Я не стал упорствовать и не вмешался в их спор. Я радовался, что есть еще люди, думающие как я: нужна «вторая революция»!

КЛАССОВЫЕ ВРАГИ

Дело Кепюклю передали в уездный суд, а в укоме занимались особой Мусы Зюльджанахова. Наряду с этими неприятными делами были события поважней: шло выдвижение кандидатов на уездный съезд Советов депутатов трудящихся.

В укоме созвали совещание партийно-советского актива, посвященное предстоящим выборам. Проводил его Рахман Аскерли. Он огласил список кандидатов и те волости, откуда каждый должен быть выдвинут. Для агитации за кандидатов в волостные Советы принято было послать уполномоченных. К моему удивлению, своей фамилии в списках уполномоченных я не нашел. Нури и Тахмаз назывались, а я — нет!

Рахман Аскерли обратился к активу с пожеланием успехов в проведении агитационной кампании за кандидатов, выдвинутых укомом.

— Если есть какие-нибудь предложения или замечания, прошу высказаться! Учтите, что мы собираемся в последний раз перед выборами, потом возражения не будут приниматься во внимание, — закончил он.

Я тут же поднял руку. Рахман Аскерли изобразил на лице недовольство, но слово мне дал.

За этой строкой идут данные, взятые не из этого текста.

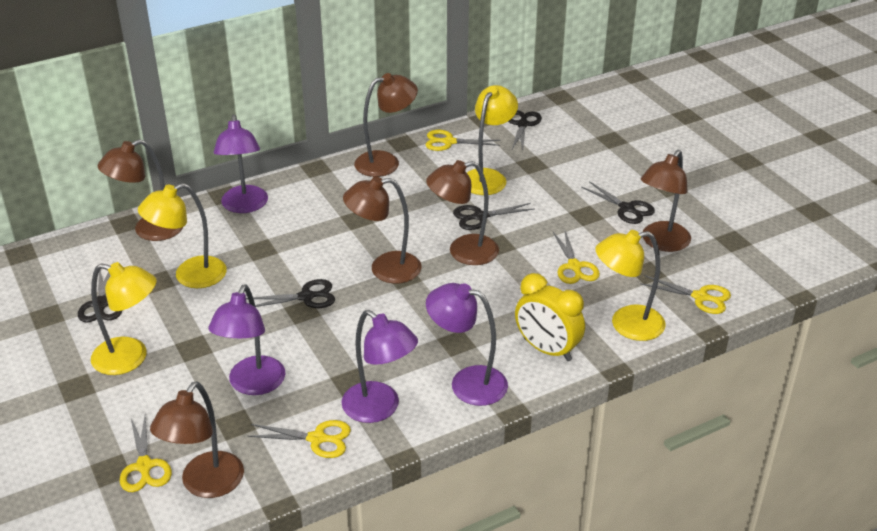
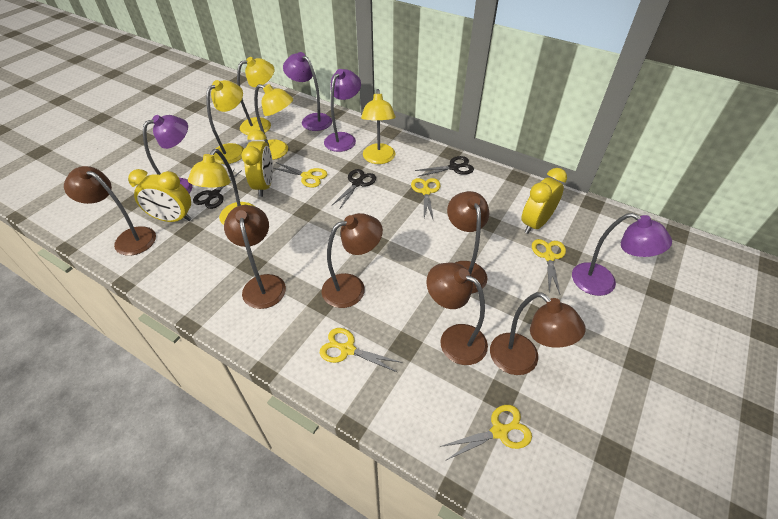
black scissors: [78,270,122,323] [246,279,335,308] [453,203,534,230] [508,110,542,150] [582,181,655,224] = 5 -> [193,169,242,209] [331,169,376,210] [415,156,474,177] = 3
yellow clock: [515,273,585,361] = 1 -> [128,169,192,222] [241,130,273,197] [521,168,567,234] = 3
yellow lamp: [91,262,157,375] [138,183,227,288] [467,85,518,195] [596,230,666,341] = 4 -> [188,149,254,225] [206,80,244,164] [237,57,275,135] [254,84,293,160] [361,89,396,164] = 5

— Я категорически возражаю против избрания делегатами уездного съезда Советов беков, даже если они и работают сейчас на ответственных должностях. Это съезд Советов депутатов трудящихся. Вдумайтесь в это слово — «трудящихся»! Выдвижение беков, бывших эксплуататоров, противоречит классовой политике нашей партии! — Я сознательно не называл никаких имен и фамилий, чтобы не спугнуть противников.

Рахман Аскерли нахмурился и укоризненно покачал головой.

— Товарищи! — сказал он. — Некоторые из тех лиц, на которых намекает Деде-киши оглы, давно порвали с бекским прошлым и в настоящее время являются активно работающими коммунистами. Большинство имеет высшее образование, и мы знаем их как опытных специалистов. Если отстраним этих людей от работы, прежде всего пострадает дело. Кого мы сможем найти им в замену?! Дело даже не в этом!.. Почему мы должны отстранять от работы честных и преданных людей? Нельзя поддаваться на демагогические уловки, необдуманные предложения, выдвигаемые Будагом Деде-киши оглы! Мы многое от этого потеряем. Я думаю, что вопрос ясен. Больше никто не хочет выступить?

Но тут поднялся Нури:

— Я хочу сказать!

— Пожалуйста!

Нури сидел не рядом со мной, и его от меня заслоняли головы сидящих в зале. Но я хорошо слышал его звонкий голос:

— Тут выражали сомнение, сможем ли мы найти замену бывшим бекам, сеидам и купцам, занимающим ответственные посты в нашем уезде. А почему не сможем? Сможем! Заменим их настоящими коммунистами! Из бывших батраков! Вместо людей с высшим образованием на этих местах будут люди со средним образованием! Пока! — поднял он руку. — А вместо многоопытных поставим молодых и энергичных! Конечно, на первых порах работа пойдет хуже, но они, наши испытанные товарищи, приобретут опыт, и со временем все наладится. Я уверен, что наши товарищи будут работать много лучше тех людей, которые, даже обладая знаниями, не могут вникнуть в сознание бывших батраков и бедняков, понять их психологию! Короче говоря, — завершил он, — я всецело поддерживаю предложение Будага Деде-киши оглы и предлагаю исключить всяких бывших из списка делегатов съезда Советов! И настаиваю на своем предложении!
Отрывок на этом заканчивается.